■ **Extracted page text data**

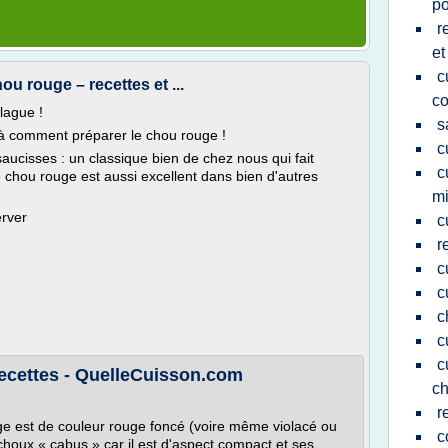
p
r
et
c
u rouge – recettes et ...
co
blague !
s
ilà comment préparer le chou rouge !
c
cisses : un classique bien de chez nous qui fait
c
e chou rouge est aussi excellent dans bien d'autres
mi
erver
c
r
c
c
c
c
c
cettes - QuelleCuisson.com
ch
r
e est de couleur rouge foncé (voire même violacé ou
c
s choux « cabus » car il est d'aspect compact et ses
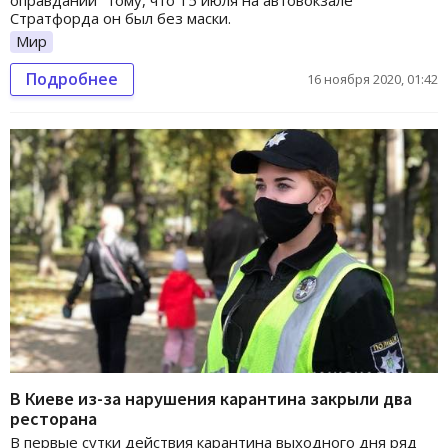
оправданий" тому, что 15 июля на автовокзале
Стратфорда он был без маски.
Мир
Подробнее
16 ноября 2020, 01:42
В Киеве из-за нарушения карантина закрыли два
ресторана
В первые сутки действия карантина выходного дня ряд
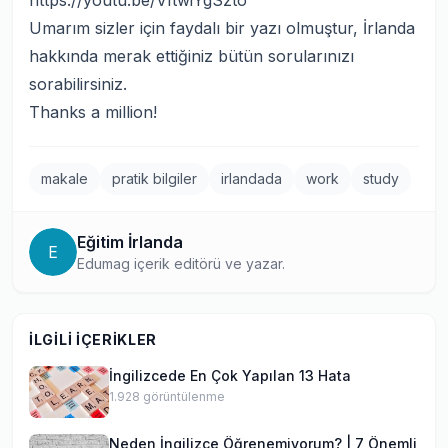
https://youtu.be/VftwiYgSzto
Umarım sizler için faydalı bir yazı olmuştur, İrlanda
hakkında merak ettiğiniz bütün sorularınızı
sorabilirsiniz.
Thanks a million!
makale
pratik bilgiler
irlandada
work
study
Eğitim İrlanda
E
Edumag içerik editörü ve yazar.
İLGILI İÇERIKLER
İngilizcede En Çok Yapılan 13 Hata
1.928
görüntülenme
Neden İngilizce Öğrenemiyorum? | 7 Önemli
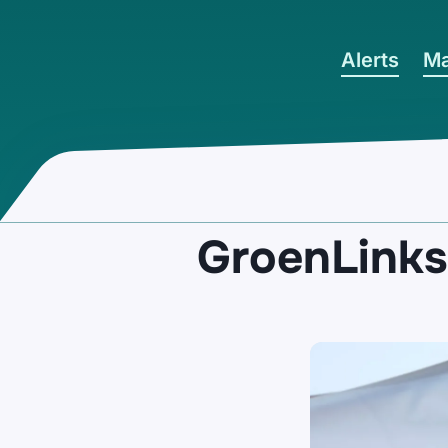
Ga naar hoofdinhoud
Alerts
Ma
GroenLinks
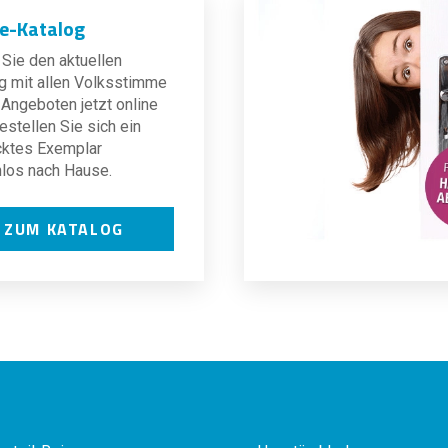
ne-Katalog
Sie den aktuellen
g mit allen Volksstimme
Angeboten jetzt online
estellen Sie sich ein
cktes Exemplar
los nach Hause.
ZUM KATALOG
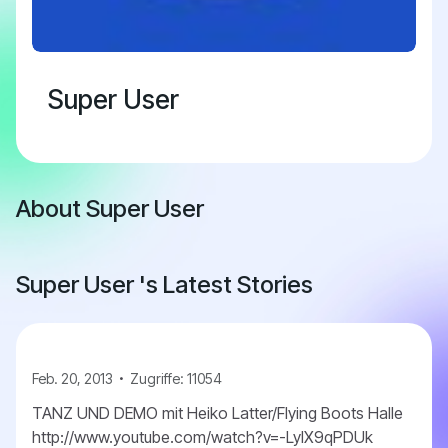
Super User
About Super User
Super User 's Latest Stories
Feb. 20, 2013
Zugriffe: 11054
TANZ UND DEMO mit Heiko Latter/Flying Boots Halle
http://www.youtube.com/watch?v=-LylX9qPDUk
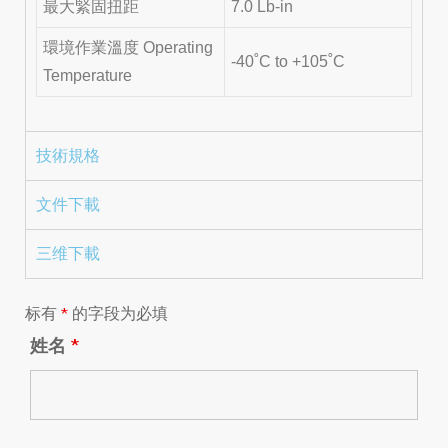
最大緊固扭距
7.0 Lb-in
環境作業溫度 Operating
-40˚C to +105˚C
Temperature
技術規格
文件下載
三维下載
标有
*
的字段为必填
姓名
*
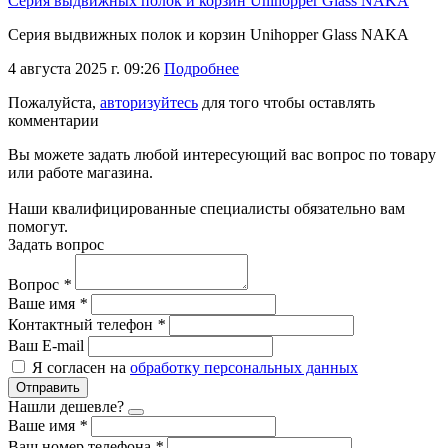
Cерия выдвижных полок и корзин Unihopper Glass NAKA
Cерия выдвижных полок и корзин Unihopper Glass NAKA
4 августа 2025 г. 09:26
Подробнее
Пожалуйста,
авторизуйтесь
для того чтобы оставлять
комментарии
Вы можете задать любой интересующий вас вопрос по товару
или работе магазина.
Наши квалифицированные специалисты обязательно вам
помогут.
Задать вопрос
Вопрос
*
Ваше имя
*
Контактный телефон
*
Ваш E-mail
Я согласен на
обработку персональных данных
Отправить
Нашли дешевле?
Ваше имя
*
Ваш номер телефона
*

■ **ABOUT THIS TASK**
Render the extracted page text data as a Markdown table with the columns "Row" and "Line", starting at the line that contains "Ga naar hoofdinhoud" and ending with the last line of the records, skipping blank lines. Leave out the pictures.

■ **SOLUTION**
| Row | Line |
|---|---|
| 1 | Ga naar hoofdinhoud |
| 2 | Alerts |
| 3 | Ma |
| 4 | GroenLinks |
| 5 | ne-Katalog |
| 6 | Sie den aktuellen |
| 7 | g mit allen Volksstimme |
| 8 | Angeboten jetzt online |
| 9 | estellen Sie sich ein |
| 10 | cktes Exemplar |
| 11 | los nach Hause. |
| 12 | ZUM KATALOG |
| 13 | Super User |
| 14 | About Super User |
| 15 | Super User 's Latest Stories |
| 16 | Feb. 20, 2013 |
| 17 | Zugriffe: 11054 |
| 18 | TANZ UND DEMO mit Heiko Latter/Flying Boots Halle |
| 19 | http://www.youtube.com/watch?v=-LylX9qPDUk |
| 20 | 最大緊固扭距 |
| 21 | 7.0 Lb-in |
| 22 | 環境作業溫度 Operating |
| 23 | -40˚C to +105˚C |
| 24 | Temperature |
| 25 | 技術規格 |
| 26 | 文件下載 |
| 27 | 三维下載 |
| 28 | 标有 |
| 29 | * |
| 30 | 的字段为必填 |
| 31 | 姓名 |
| 32 | * |
| 33 | Cерия выдвижных полок и корзин Unihopper Glass NAKA |
| 34 | Cерия выдвижных полок и корзин Unihopper Glass NAKA |
| 35 | 4 августа 2025 г. 09:26 |
| 36 | Подробнее |
| 37 | Пожалуйста, |
| 38 | авторизуйтесь |
| 39 | для того чтобы оставлять |
| 40 | комментарии |
| 41 | Вы можете задать любой интересующий вас вопрос по товару |
| 42 | или работе магазина. |
| 43 | Наши квалифицированные специалисты обязательно вам |
| 44 | помогут. |
| 45 | Задать вопрос |
| 46 | Вопрос |
| 47 | * |
| 48 | Ваше имя |
| 49 | * |
| 50 | Контактный телефон |
| 51 | * |
| 52 | Ваш E-mail |
| 53 | Я согласен на |
| 54 | обработку персональных данных |
| 55 | Отправить |
| 56 | Нашли дешевле? |
| 57 | Ваше имя |
| 58 | * |
| 59 | Ваш номер телефона |
| 60 | * |